EXERCISE INPUT: Begin
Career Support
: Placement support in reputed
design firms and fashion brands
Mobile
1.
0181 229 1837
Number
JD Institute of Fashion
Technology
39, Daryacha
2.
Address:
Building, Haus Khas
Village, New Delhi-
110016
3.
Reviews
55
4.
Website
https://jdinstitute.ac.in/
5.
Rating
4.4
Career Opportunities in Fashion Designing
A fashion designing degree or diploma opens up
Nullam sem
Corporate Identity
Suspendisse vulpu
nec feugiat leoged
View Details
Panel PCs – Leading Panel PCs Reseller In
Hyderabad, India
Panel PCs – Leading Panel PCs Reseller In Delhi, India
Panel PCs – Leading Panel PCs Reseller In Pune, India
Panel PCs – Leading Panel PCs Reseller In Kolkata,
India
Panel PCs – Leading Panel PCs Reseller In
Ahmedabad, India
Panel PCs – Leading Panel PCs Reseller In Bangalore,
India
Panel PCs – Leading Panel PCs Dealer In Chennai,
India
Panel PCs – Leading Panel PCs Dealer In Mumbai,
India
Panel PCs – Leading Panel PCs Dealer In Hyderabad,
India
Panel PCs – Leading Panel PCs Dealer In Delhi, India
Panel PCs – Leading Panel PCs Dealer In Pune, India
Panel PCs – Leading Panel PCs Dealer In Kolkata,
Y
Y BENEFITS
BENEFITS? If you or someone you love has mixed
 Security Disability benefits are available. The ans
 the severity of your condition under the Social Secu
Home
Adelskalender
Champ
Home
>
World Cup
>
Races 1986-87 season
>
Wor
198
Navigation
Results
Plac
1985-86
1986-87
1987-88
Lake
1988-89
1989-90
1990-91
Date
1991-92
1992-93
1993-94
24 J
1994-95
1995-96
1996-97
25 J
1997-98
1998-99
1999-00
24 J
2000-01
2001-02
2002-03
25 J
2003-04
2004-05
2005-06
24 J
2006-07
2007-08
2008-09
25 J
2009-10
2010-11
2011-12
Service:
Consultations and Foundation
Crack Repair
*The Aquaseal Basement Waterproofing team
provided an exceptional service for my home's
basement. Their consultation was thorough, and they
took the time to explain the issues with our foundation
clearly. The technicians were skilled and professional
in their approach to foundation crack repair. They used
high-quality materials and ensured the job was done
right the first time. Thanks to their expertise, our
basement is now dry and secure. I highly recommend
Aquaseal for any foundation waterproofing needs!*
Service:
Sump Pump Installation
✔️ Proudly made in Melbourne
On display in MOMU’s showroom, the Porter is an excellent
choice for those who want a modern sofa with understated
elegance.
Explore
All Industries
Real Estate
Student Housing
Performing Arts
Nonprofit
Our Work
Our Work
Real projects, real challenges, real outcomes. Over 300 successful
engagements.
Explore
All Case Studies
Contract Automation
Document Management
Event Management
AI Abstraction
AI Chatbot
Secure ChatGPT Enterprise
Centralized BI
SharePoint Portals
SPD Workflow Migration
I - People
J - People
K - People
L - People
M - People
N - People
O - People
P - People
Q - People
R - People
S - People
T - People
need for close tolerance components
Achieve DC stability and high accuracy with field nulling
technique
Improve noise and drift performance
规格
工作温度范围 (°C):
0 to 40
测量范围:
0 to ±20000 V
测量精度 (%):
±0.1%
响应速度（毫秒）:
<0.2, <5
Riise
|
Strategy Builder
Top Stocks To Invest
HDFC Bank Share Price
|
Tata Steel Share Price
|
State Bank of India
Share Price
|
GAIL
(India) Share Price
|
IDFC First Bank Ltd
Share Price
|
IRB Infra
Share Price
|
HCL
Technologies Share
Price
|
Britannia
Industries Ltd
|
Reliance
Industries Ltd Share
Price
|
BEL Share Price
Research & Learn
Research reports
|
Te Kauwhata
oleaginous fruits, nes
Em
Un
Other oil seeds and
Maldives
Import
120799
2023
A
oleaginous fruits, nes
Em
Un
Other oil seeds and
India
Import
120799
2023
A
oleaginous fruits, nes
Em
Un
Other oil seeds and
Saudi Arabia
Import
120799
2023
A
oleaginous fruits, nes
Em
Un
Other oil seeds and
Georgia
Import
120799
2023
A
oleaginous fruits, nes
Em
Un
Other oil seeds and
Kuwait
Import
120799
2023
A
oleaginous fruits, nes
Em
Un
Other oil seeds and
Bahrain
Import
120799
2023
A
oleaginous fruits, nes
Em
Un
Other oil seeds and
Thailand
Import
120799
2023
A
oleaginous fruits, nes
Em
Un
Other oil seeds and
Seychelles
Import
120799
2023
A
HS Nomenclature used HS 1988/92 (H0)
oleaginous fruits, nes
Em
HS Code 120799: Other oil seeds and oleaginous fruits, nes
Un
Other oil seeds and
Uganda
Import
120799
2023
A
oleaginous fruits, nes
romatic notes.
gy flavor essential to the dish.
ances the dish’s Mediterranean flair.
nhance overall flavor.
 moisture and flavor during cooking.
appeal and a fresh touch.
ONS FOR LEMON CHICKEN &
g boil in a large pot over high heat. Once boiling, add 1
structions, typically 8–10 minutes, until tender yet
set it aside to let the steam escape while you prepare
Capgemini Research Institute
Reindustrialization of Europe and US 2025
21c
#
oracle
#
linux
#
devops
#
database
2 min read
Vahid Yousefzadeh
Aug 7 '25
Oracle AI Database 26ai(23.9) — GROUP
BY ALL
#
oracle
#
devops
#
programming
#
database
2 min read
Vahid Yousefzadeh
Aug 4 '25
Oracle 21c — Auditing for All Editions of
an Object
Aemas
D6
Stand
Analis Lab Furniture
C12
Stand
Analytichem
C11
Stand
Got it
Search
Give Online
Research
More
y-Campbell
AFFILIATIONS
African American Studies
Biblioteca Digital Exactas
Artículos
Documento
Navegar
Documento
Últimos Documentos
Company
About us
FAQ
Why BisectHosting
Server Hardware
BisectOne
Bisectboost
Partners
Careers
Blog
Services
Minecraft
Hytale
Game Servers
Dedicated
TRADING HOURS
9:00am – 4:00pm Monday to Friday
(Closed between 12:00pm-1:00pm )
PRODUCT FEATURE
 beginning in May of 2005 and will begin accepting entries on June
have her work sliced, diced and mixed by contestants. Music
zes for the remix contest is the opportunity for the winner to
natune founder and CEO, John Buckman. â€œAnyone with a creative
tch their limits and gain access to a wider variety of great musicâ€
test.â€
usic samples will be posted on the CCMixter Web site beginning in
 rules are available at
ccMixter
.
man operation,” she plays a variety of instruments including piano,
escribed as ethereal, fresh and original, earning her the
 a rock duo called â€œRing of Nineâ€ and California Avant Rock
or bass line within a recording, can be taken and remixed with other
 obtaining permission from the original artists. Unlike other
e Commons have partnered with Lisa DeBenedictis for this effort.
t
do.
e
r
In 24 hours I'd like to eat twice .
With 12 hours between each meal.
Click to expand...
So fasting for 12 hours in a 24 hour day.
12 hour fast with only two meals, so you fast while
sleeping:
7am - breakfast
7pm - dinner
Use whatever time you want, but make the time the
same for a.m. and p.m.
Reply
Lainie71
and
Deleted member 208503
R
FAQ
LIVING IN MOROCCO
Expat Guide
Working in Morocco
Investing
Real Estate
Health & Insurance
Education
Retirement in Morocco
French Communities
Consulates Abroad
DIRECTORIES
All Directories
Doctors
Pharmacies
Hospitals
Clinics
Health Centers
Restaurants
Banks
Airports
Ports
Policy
EXERCISE INPUT: End
> EXERCISE DIRECTIONS
Reproduce every line of the records containing the string "variety".

> SOLUTION BELOW
tch their limits and gain access to a wider variety of great musicâ€
man operation,” she plays a variety of instruments including piano,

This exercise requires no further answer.